SELECTED EXCERPT:
The Prince Consort - Other Love Songs - The Times
31 January 2012
The TimesEmma Pomfret
With music by the National being performed by an orchestra, the song cycle is refreshing pop - and classical too.
When Kate Bush released her new album, 50 Words for Snow, the singer
drew a significant distinction: "It's not an album of pop songs; it's moving
into a more grown-up world of music." The grown-up world of Bush's concept
album - a meditation on snow - is the classical song cycle, a place where
stories and emotions slowly unfold and engulf the listener. And a place that
is proving to be a natural meeting point for pop and classical music.
Bush, of course, is in good company; P. J. Harvey's Let England Shake,
Plan B's The Defamation of Strickland Banks, and Patrick Wolf's Lupercalia
- these concept albums share territory with classical song cycles of almost
two centuries ago. Think of Dichterliebe, Schumann's romantic songs
on the theme of love, and Winterreise, Schubert's great narrative
about a lovelorn poet.

SUPPLIED INFORMATION:
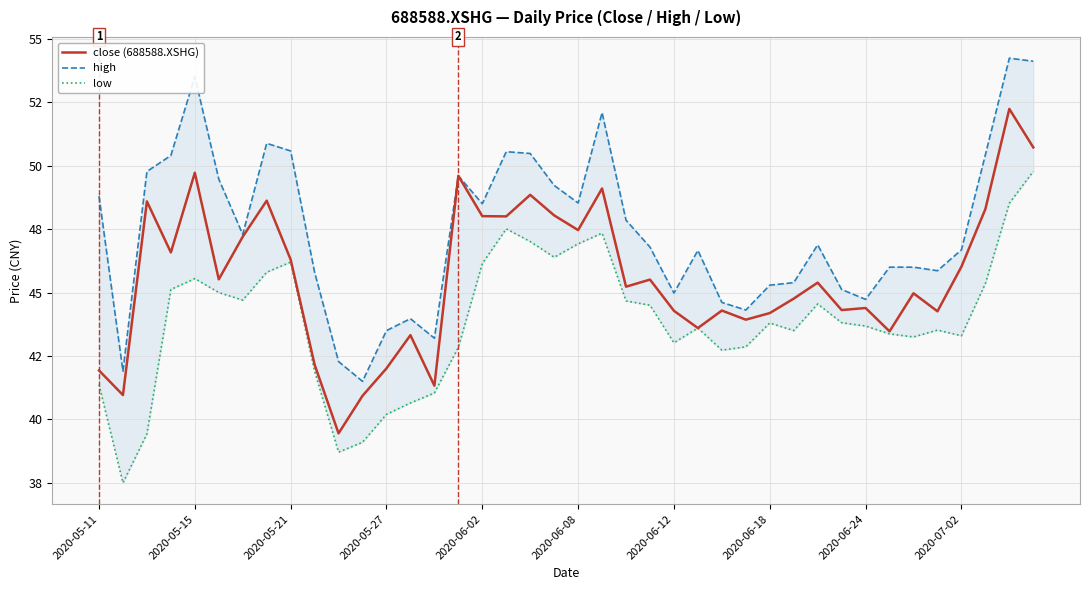

Is the value of high at 33 greater than the value of close (688588.XSHG) at 24?

Yes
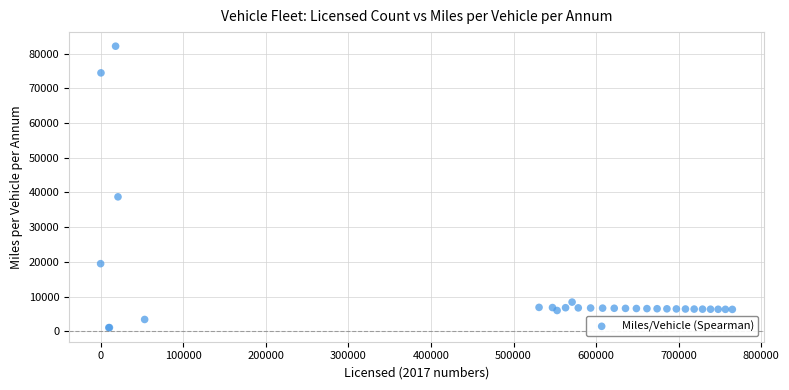

What Y value in the scatter plot is closest to 41587?

38726.9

INSTRUCTIONS TO FOLLOW: In the Times article on song cycles, what is the title of Kate Bush's new album?

SOLUTION TO THE EXERCISE: 50 Words for Snow